A four-time Super Bowl champion during his time with the Steelers, Bradshaw said that, despite some tumultuous moments with former Steelers head coach Chuck Noll, he never would have considered playing for another franchise. Unlike Brady, Bradshaw did not have that option, as an elbow injury forced Bradshaw into retirement following the 1983 season.

"I never wanted to leave Pittsburgh," he said. "No matter what my relationship was with Chuck, which was a good working relationship. Wasn't always pleasant. I damn sure didn't always like it. But I respected him and I knew if I followed his direction, I knew that he would win. All I cared about was winning."

The "greatest of all-time" debate is one that will probably never cease to exist. If Bradshaw played in today's era, he would probably throw for 4,000 yards and 30 touchdowns every season. If Brady played during Bradshaw's era, his statistics would not come close to the numbers he put up with the Patriots. The same can be said about any quarterback from any era, which is why it is challenging to compare quarterbacks from different eras to one another.

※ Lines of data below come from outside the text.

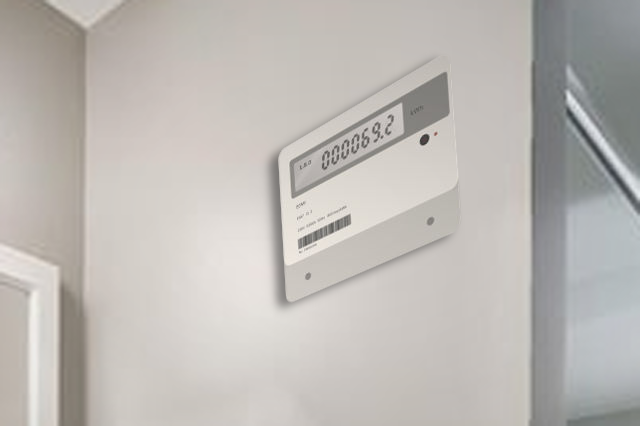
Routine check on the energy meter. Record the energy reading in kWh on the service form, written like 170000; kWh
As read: 69.2; kWh
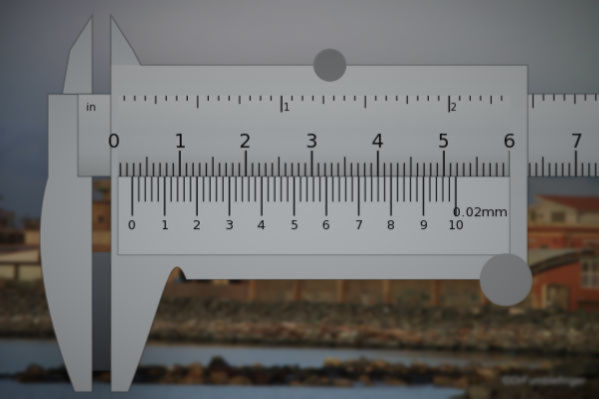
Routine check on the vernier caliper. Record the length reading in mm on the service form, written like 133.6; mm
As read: 2.8; mm
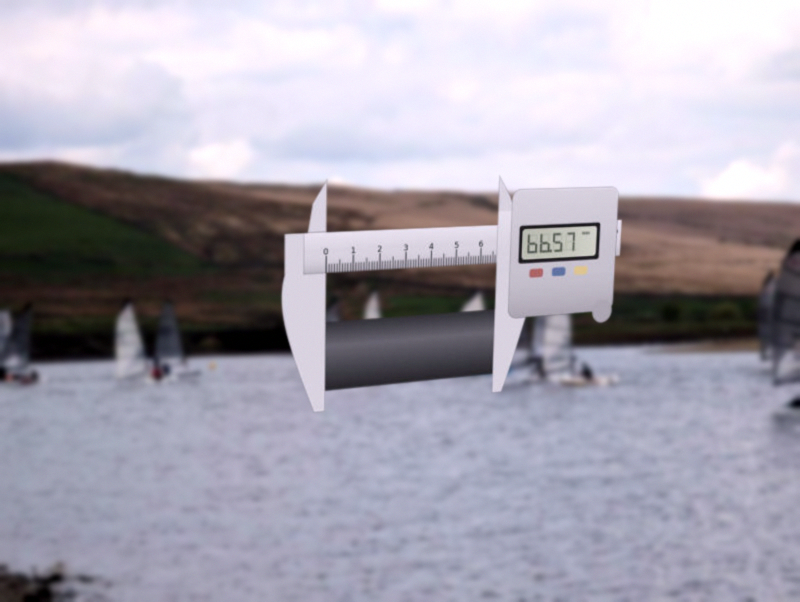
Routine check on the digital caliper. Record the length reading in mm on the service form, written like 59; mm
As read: 66.57; mm
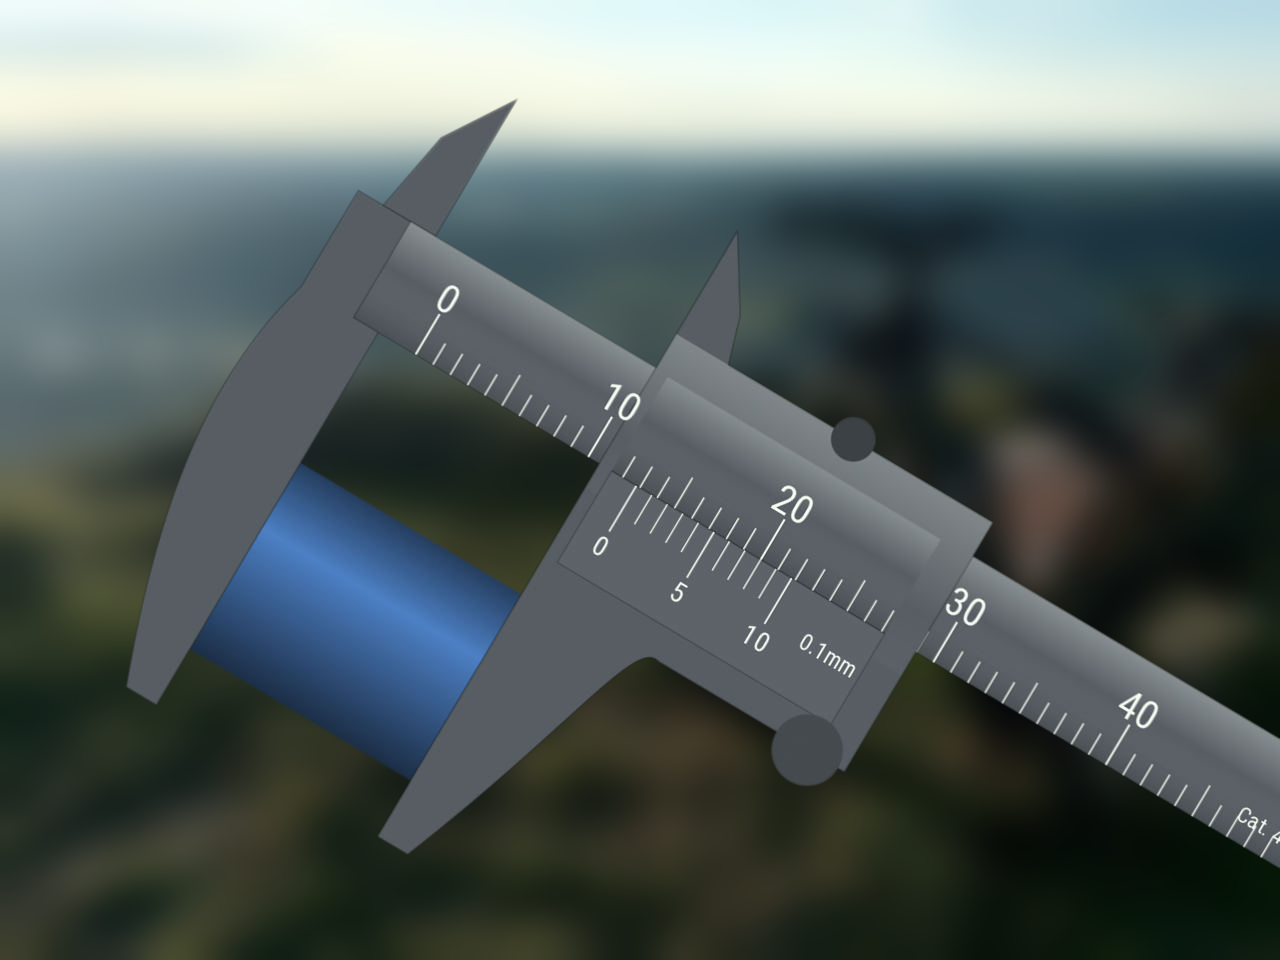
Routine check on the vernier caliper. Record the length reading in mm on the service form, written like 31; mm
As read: 12.8; mm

It's also clear, based on Bradshaw's comments, that there is a difference between the greatest and the best quarterback of all-time. Greatness, according to Bradshaw, has to do with individual talent, while best has more to do with team success. While Bradshaw will probably never anoint Brady as the greatest quarterback of all-time, there's little dispute that he is the most accomplished -- and therefore, the best -- quarterback that has ever stepped foot on a football field.